Alla base del post c’è la paura per la figlia Matilde, 2 anni, che frequenta il nido e che a dicembre era stata ricoverata in ospedale per convulsioni febbrili. Un messaggio scritto da un papà preoccupato e condiviso anche dalla “Divina” del nuoto, che ha parlato di “una settimana difficile”, scusandosi con i fan per alcuni impegni di lavoro cancellati.
Come spesso accade, le frasi hanno scatenato polemiche sui social. Ma a prendere le difese del contenuto è il virologo Fabrizio Pregliasco. “Dicono una cosa vera, il principio è corretto”, è la dichiarazione che il medico affida ad Adnkronos Salute. “I bimbi malati all’asilo sono una ‘bomba biologica’. Lì in mezzo l’effetto è esplosivo”, sottolinea il direttore della Scuola di specializzazione in Igiene e Medicina preventiva dell’università Statale di Milano e direttore sanitario dell’Irccs ospedale Galeazzi-Sant’Ambrogio.
Giunta e Pellegrini, secondo Pregliasco, “hanno ragione rispetto al fatto che purtroppo spesso si va a scuola o a lavorare malati”. Una dinamica ben nota già prima della pandemia: “l’eroe dell’influenza, quello che si imbottiva di antinfiammatori, andava in ufficio e infettava tutti i colleghi”. Con i bambini la situazione è ancora più delicata: “peggio ancora, perché come noto sono più suscettibili al contagio.
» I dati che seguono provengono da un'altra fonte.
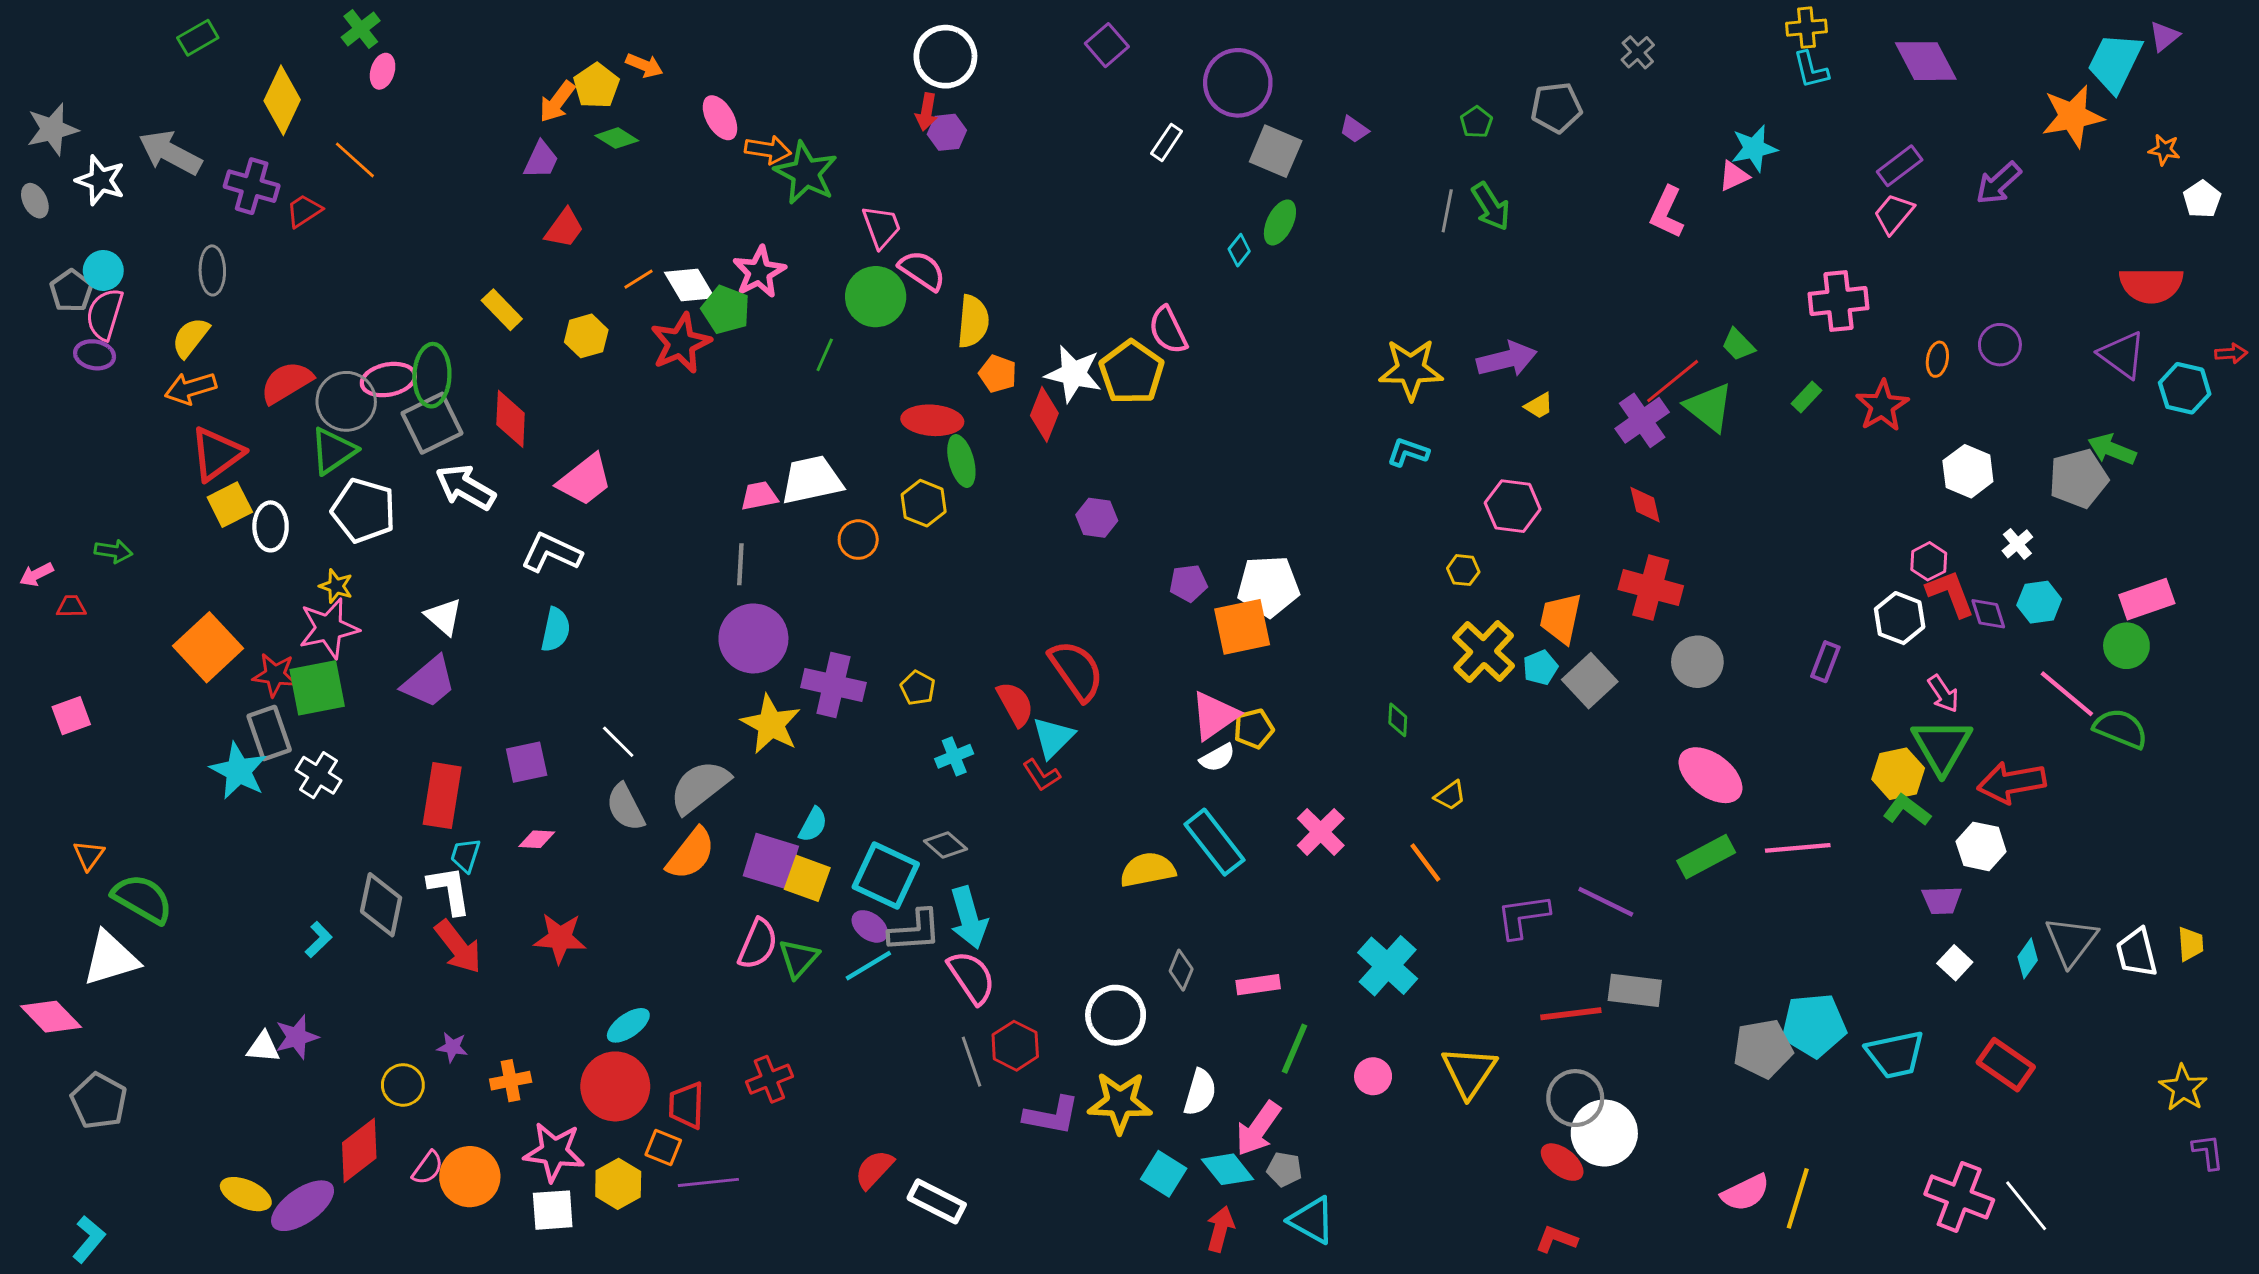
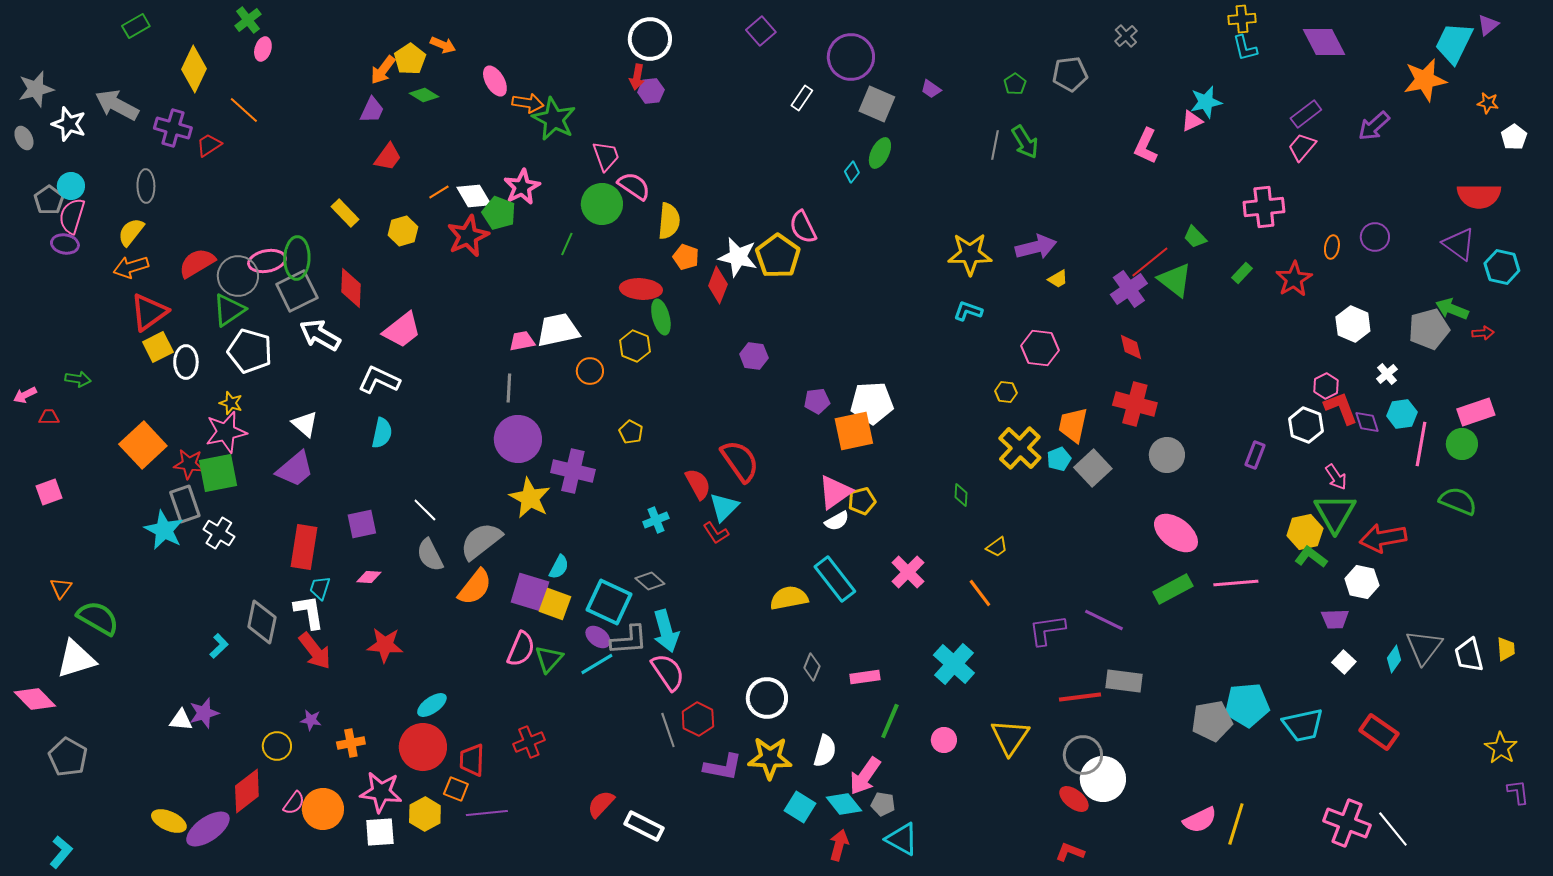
red arrow: (2231, 353) -> (1483, 333), moved
yellow pentagon: (918, 688) -> (631, 432), moved
pink line: (2067, 694) -> (1421, 444), moved, turned 60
Li imbottisci di farmaci, li mandi a scuola, poi a mezzogiorno l’effetto delle medicine è finito” e scatta la chiamata dei genitori per andarli a riprendere. Nel frattempo, però, hanno già svolto il loro ruolo di “untori”.
In un mondo ideale, spiega il virologo, “il consiglio teorico sarebbe quello di lasciarli a casa finché hanno sintomi”, ma “non viviamo nel Mulino bianco”. Il problema è strutturale: “C’è un ostacolo oggettivo, in Italia abbiamo un problema di welfare ed è questo il punto”. E così, di fronte a un raffreddore o a una linea di febbre, emerge la domanda cruciale: “Se il bimbo non lo mando a scuola, dove lo metto?”.
Pregliasco chiarisce anche perché in alcuni bambini la febbre alta può portare alle convulsioni. “In questi casi – risponde – le convulsioni sono una reazione legata alla temperatura molto elevata, un meccanismo conseguente proprio all’iperpiressia: nei bambini le forme influenzali producono una risposta infiammatoria potente, che c’è meno negli adulti e negli anziani perché la loro risposta immunitaria è meno efficace, meno pronta anche in termini quantitativi”. Il cosiddetto “febbrone da cavallo” può così creare “un cortocircuito che può portare alle convulsioni. È abbastanza frequente, è un rischio che esiste”.
Gestire queste situazioni, per un genitore, non è semplice: “non è certo facile: a parte la somministrazione di anticonvulsivanti, per quanto possibile, bisogna ridurre la temperatura corporea. Significa spogliare il bimbo e fargli delle spugnature fredde e con alcol. Richiede alle mamme un eroismo pazzesco”, conclude il medico.